Problem set ->
1: Transcribe the part of the mailing-list message on better atomics that begins at the words "Responses Re: better" and stops after the words "buffer header spinlock.".
2: Go on with the pgsql-hackers message on better atomics from where it stops.

Source passage ->
---------------

Re: better atomics - v0.5 - Mailing list pgsql-hackers

From Andres Freund
Subject Re: better atomics - v0.5
Date
Msg-id 20140627180033.GF18288@awork2.anarazel.de
Whole thread Raw
In response to Re: better atomics - v0.5  (Robert Haas <robertmhaas@gmail.com>)
Responses Re: better atomics - v0.5  (Robert Haas <robertmhaas@gmail.com>)
List pgsql-hackers
On 2014-06-27 13:15:25 -0400, Robert Haas wrote:
> On Thu, Jun 26, 2014 at 3:04 PM, Andres Freund <andres@2ndquadrant.com> wrote:
> > I don't really see usecases where it's not related data that's being
> > touched, but: The point is that the fastpath (not using a spinlock) might
> > touch the atomic variable, even while the slowpath has acquired the
> > spinlock. So the slowpath can't just use non-atomic operations on the
> > atomic variable.
> > Imagine something like releasing a buffer pin while somebody else is
> > doing something that requires holding the buffer header spinlock.
> 
> If the atomic variable can be manipulated without the spinlock under
> *any* circumstances, then how is it a good idea to ever manipulate it
> with the spinlock?  That seems hard to reason about, and unnecessary.
> Critical sections for spinlocks should be short and contain only the
> instructions that need protection, and clearly the atomic op is not
> one of those.

---------------

Page images and extracted text:
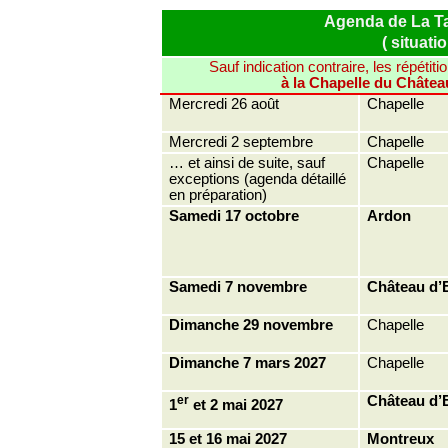
Agenda de La Ta
( situati
Sauf indication contraire, les répétiti
à la Chapelle du Châtea
Mercredi 26 août
Chapelle
Mercredi 2 septembre
Chapelle
… et ainsi de suite,
sauf
Chapelle
exceptions (agenda détaillé
en préparation)
Samedi 17 octobre
Ardon
Samedi 7 novembre
Château d’
Dimanche 29 novembre
Chapelle
Dimanche 7 mars 2027
Chapelle
er
Château d’
1
et 2 mai 2027
15 et 16 mai 2027
Montreux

---------------

Your written answers ->
1:
Responses Re: better atomics - v0.5  (Robert Haas <robertmhaas@gmail.com>)
List pgsql-hackers
On 2014-06-27 13:15:25 -0400, Robert Haas wrote:
> On Thu, Jun 26, 2014 at 3:04 PM, Andres Freund <andres@2ndquadrant.com> wrote:
> > I don't really see usecases where it's not related data that's being
> > touched, but: The point is that the fastpath (not using a spinlock) might
> > touch the atomic variable, even while the slowpath has acquired the
> > spinlock. So the slowpath can't just use non-atomic operations on the
> > atomic variable.
> > Imagine something like releasing a buffer pin while somebody else is
> > doing something that requires holding the buffer header spinlock.

2:
Imagine the situation for the buffer header spinlock which is one of the
bigger performance issues atm. We could aim to replace all usages of
that with clever and complicated logic, but it's hard.

The IMO reasonable (and prototyped) way to do it is to make the common
paths lockless, but fall back to the spinlock for the more complicated
situations. For the buffer header that means that pin/unpin and buffer
lookup are lockless, but IO and changing the identity of a buffer still
require the spinlock. My attempts to avoid the latter basically required
a buffer header specific reimplementation of spinlocks.

To make pin/unpin et al safe without acquiring the spinlock the pincount
and the flags had to be moved into one variable so that when
incrementing the pincount you automatically get the flagbits back. If
it's currently valid all is good, otherwise the spinlock needs to be
acquired. But for that to work you need to set flags while the spinlock
is held.

Possibly you can come up with ways to avoid that, but I am pretty damn
sure that the code will be less robust by forbidding atomics inside a
critical section, not the contrary. It's a good idea to avoid it, but
not at all costs.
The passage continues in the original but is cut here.